Literary reviews by Tim Love.
Warning: Rather than reviews, these are often notes in preparation for reviews that were never finished, or pleas for help with understanding pieces. See Litref Reviews - a rationale for details.

Monday 16 April 2012

"The Best American Short Stories 2009" by Alice Sebold (ed) (Mariner, 2009)

I didn't see anything in "The Idiot President". I liked "Yurt" (also from The New Yorker). "Beyond the Pale" had believable characters, and like many of the other stories, a pacy plot. Alice Fulton's "A Shadow Table" had many anecdotes with morals, and much about repression and etiquette. It ends with an allusion to porn - "How do they express their devotion without kissing?" ... I held out a handful of snow and put his mouth to it

Eleanor Henderson's "The Farms" was my favourite story in the book - detailed, with keen observation.

  • Rusty half-moons from the sprinklers stained the first floors(p.94)
  • On the balconies, you might see a cooler of beer, a cactus plant on a paper plate, or a Florida Gators folding chair (p.94)
  • it was hard to tell whether the gray sky through the kitchen window was left over from the storm or if it was just dark with the settling evening (p.103)

The narrator, a 13 year-old white girl whose younger brother has died from AIDS (a blood tranfusion), babysits two little black girls (first and fourth graders) whose father has died from friendly fire. They live in the block opposite - "We got the same house", I heard Bernice note for the third time that day, "except it's backwards." (p.105). Similarities and contrasts are brought out as play becomes macabre. Public assumptions clash with private details.

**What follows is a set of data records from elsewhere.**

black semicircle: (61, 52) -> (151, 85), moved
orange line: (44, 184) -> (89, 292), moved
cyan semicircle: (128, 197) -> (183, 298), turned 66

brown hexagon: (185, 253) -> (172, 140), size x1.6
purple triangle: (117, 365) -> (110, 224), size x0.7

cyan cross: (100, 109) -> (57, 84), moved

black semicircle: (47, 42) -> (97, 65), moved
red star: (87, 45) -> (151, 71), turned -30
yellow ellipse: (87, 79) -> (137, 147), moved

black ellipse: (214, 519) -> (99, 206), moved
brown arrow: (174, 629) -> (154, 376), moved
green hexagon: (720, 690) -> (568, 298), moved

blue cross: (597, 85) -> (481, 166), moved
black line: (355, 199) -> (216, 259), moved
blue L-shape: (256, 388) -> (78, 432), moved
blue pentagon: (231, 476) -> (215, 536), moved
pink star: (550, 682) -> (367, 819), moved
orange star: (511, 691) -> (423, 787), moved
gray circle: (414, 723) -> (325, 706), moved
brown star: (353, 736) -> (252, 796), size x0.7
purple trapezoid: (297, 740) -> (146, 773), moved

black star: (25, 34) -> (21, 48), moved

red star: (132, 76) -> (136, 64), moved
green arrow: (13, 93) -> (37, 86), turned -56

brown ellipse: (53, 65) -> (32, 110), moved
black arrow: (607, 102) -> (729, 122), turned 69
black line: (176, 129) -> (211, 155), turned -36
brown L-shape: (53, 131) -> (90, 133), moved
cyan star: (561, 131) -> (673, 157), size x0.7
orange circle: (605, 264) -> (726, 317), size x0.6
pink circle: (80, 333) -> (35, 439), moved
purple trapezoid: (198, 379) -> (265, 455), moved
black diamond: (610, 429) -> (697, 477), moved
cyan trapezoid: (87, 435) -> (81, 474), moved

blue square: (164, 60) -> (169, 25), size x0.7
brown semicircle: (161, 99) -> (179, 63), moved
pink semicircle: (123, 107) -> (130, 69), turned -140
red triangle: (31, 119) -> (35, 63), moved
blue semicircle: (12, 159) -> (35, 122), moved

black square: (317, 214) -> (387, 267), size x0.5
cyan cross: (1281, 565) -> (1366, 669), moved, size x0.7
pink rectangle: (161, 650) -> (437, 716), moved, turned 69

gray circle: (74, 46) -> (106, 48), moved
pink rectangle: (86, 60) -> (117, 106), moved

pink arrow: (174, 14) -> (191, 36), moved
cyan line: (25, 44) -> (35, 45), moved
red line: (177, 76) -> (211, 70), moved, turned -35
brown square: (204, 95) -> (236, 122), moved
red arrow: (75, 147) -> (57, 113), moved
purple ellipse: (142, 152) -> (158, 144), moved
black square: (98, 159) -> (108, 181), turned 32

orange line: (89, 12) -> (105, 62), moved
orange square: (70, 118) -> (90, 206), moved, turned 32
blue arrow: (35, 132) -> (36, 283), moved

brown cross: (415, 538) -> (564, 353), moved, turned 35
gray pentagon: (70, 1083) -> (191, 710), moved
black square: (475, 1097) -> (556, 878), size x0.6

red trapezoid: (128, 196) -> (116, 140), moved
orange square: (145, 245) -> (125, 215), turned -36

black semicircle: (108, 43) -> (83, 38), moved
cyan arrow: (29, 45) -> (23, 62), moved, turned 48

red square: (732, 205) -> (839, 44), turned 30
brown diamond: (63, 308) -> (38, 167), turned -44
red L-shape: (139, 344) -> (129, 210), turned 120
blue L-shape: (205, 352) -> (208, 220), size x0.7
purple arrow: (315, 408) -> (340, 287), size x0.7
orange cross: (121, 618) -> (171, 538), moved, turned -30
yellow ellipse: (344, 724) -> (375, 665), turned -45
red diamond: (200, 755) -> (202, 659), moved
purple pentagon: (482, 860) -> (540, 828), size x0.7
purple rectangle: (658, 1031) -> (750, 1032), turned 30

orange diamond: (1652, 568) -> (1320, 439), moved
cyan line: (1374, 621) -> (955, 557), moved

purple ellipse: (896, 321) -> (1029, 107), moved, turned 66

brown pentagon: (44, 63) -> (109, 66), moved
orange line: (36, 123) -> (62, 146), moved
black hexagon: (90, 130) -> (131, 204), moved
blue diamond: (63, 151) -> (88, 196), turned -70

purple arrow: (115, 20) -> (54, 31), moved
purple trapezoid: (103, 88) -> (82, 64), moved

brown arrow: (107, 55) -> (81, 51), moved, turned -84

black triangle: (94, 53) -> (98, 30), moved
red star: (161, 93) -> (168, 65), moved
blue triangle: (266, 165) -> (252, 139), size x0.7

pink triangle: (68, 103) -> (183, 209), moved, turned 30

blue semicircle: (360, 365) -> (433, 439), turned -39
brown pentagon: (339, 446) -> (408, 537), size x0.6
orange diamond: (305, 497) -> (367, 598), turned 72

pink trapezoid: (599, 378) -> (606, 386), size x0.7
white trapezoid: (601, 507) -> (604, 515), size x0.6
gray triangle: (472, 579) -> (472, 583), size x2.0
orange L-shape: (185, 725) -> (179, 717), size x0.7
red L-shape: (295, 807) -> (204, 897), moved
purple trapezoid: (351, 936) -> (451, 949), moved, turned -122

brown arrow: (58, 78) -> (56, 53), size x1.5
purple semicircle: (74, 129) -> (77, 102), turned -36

  • I had seen adults court small children, vying for their attention ... I had never had to stoop to such methods. I wasn't used to kids resisting my charms. I wondered if Donatella didn't like white people, or if she just didn't like me (p.98)
  • I was only vaguely aware that a war had taken place at all, let alone that people had died in it (p.99)
  • "My mama said he had AIDS, like the crack hos and junkies in Belle Glade. I didn't know white people could catch it" (p.103)

Adam Johnson's "Hurricanes Anonymous" at nearly 40 pages was the longest piece. Again, lots of detail (clothes are described). It fades in the last couple or so pages. "Sagittarius" is the only non-Realist piece, but I don't think it made enough of its freedom. In "The Anniversary Trip" a wife tells her mother-in-law that she's going to divorce her son before informing her son. The wife's mother features too. "Modulation" was about downloaded music and viruses. I didn't grab me. "Ostracon" combined paragraphs about brain science with observations of incipient Alzheimers - the feeling that one has to photograph events in order for them to become meaningful.